EIRAF organised a webinar for the African young members on 27 May 2022, the EIRAF Coordinator said. The aim of this webinar was to create a safe space for young and early-stage teacher unionists to network with their peers in EIRAF member organisations and enhance their understanding of trade union values.

EIRAF also held the African Young Educators’ Network Conference on the Theme: “Young educators united for quality education” in Accra, Ghana, from 25-26 October 2022.

Bringing together 30 young educators from 20 EI member organisations in 17 countries, the main purpose of the conference was to empower them to assess, monitor and advocate for the achievement of quality public education for all in Africa, Dayamba said.

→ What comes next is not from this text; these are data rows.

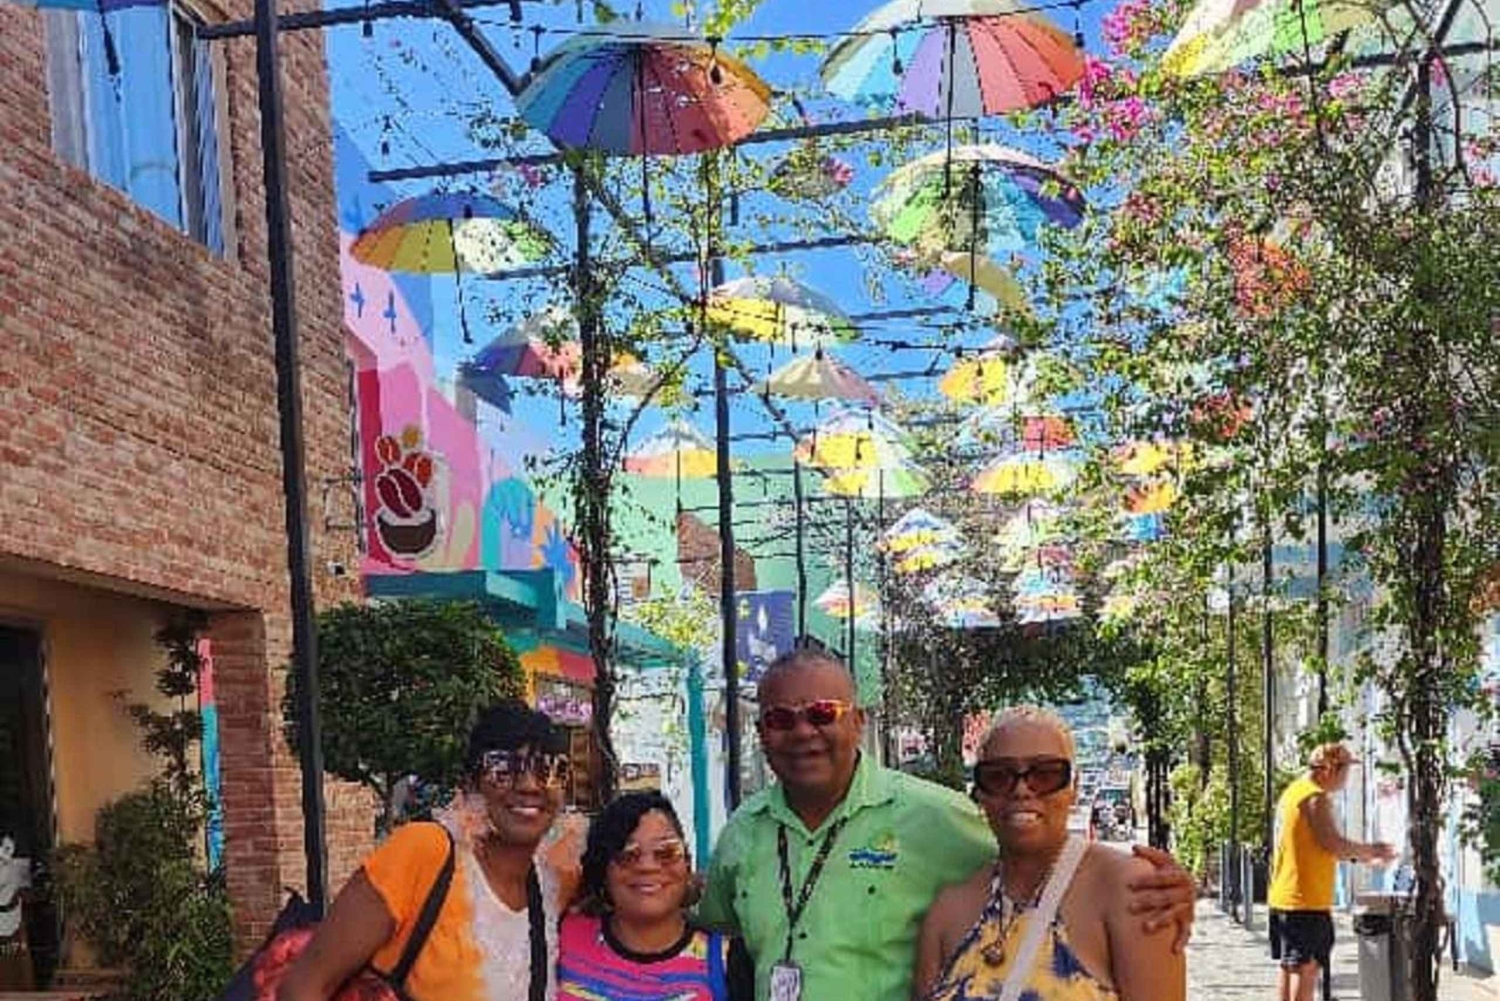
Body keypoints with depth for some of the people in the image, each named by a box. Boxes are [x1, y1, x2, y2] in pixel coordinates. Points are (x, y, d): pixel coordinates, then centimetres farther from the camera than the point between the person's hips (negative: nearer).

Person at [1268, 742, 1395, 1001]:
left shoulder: (1292, 792, 17)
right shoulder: (1315, 797, -14)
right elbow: (1333, 843, -21)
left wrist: (1361, 854, 20)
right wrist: (1373, 850, -7)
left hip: (1283, 897, 10)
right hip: (1307, 900, -10)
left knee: (1290, 967, 13)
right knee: (1306, 968, -7)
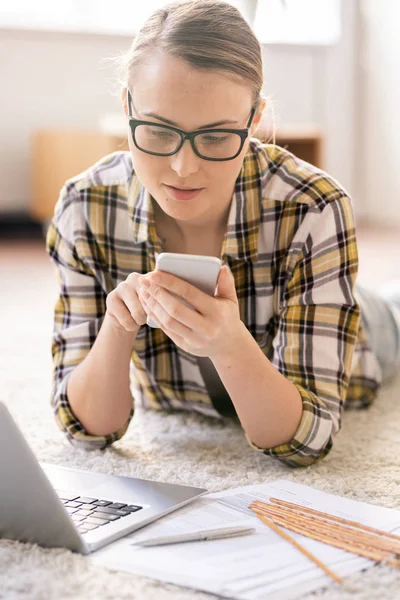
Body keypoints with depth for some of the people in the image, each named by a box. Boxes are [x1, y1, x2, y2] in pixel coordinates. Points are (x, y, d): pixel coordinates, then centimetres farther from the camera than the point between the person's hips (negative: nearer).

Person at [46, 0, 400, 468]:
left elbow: (306, 439, -37)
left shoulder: (313, 211, -40)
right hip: (177, 411, 2)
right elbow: (90, 429, -28)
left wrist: (229, 345, -56)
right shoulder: (85, 210, -33)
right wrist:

Acknowledging slow progress in achieving quality education for all, the conference participants adopted a statement, which:

  • Reaffirms that education is a basic right and should be accessible to all children irrespective of their social and economic backgrounds.
  • Calls on Governments to invest in the training, recruitment, and professional development of teachers, and ensure decent salaries and working conditions for all.
  • Notes that teachers’ working conditions are children’s learning conditions.
  • Calls on education unions to develop strategies for holding governments to account for the commitments made during the Transforming Education Summit.
  • Calls on education unions and all stakeholders in education to intensify campaigns on the empowerment of the girl child to achieve gender equality and equity.
  • Calls on education unions, civil society organisations, student unions, academics, and all other stakeholders, to engage in a campaign against the privatisation and commercialisation of education.
  • Proposes priorities to be considered for a post-2025 CESA.

Participants in this DC café were excited about the prospect of meeting in person in Brussels from February 28th to March 2nd for the EI DC Network meeting.